ともあれ、マクギリスは言われてるほどに無能ではないし、本当に紙一重というか、ガエリオの首の皮一枚の差だったんだよね。
以下は蛇足なんだけど、視聴しながら「なんでセブンスターズにカイエル家が無いんだろ」と思ってたんだけど、アグニカも三日月のように阿頼耶識に身体を持っていかれることでハシュマルを撃破する力を得たってことなんかな?
おそらくガンダムフレームを使って厄災戦を戦った集団がギャラルホルンの前身で、それを組織したのがアグニカ・カイエルなんだと思うけど、阿頼耶識で半身不随になったことでセブンスターズとしては残らなかったのかな。

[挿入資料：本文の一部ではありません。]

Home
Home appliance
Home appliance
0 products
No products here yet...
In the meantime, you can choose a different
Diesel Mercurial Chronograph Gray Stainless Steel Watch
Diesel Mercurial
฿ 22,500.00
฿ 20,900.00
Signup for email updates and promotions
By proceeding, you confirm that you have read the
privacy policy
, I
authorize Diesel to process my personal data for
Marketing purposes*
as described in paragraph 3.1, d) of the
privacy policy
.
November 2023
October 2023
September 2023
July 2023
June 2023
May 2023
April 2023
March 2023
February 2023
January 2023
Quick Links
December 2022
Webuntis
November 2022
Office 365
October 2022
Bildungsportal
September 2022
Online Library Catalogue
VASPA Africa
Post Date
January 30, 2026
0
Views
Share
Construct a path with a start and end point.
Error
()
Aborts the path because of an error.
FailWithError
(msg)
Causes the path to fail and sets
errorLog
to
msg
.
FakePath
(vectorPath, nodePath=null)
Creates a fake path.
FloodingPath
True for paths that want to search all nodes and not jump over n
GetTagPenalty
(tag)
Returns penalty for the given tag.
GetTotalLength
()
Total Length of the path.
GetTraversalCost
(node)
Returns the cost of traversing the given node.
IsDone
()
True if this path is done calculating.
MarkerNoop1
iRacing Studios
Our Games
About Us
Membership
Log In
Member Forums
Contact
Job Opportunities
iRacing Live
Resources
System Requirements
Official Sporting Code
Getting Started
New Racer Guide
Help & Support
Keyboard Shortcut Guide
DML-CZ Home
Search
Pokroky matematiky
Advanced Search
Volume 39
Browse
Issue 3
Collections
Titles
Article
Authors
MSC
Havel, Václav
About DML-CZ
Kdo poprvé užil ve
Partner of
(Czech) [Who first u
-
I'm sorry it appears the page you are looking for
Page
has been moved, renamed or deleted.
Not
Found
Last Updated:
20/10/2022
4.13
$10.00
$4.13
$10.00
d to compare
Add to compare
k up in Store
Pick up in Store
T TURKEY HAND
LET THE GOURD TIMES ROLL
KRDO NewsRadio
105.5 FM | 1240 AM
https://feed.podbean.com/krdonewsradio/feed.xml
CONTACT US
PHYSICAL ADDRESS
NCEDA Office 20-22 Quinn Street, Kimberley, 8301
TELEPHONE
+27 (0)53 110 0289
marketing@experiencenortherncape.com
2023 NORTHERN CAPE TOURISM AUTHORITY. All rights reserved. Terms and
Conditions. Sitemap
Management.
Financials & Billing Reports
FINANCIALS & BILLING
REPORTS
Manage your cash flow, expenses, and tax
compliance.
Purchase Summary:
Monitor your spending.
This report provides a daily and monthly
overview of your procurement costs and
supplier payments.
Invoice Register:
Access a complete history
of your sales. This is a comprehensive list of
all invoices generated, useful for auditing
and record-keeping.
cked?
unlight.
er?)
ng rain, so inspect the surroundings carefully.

アグニカは身を挺して人類を守り、しかもセブンスターズという栄華に溺れずに消えていったことが、ギャラルホルン内で神格化していった要因なんだろうと妄想。
ハシュマル戦に限って言えば、三日月とアグニカは同じ行動を取ったことになり、それを見たマクギリスが三日月に拘る理由も分かろうというもんだ。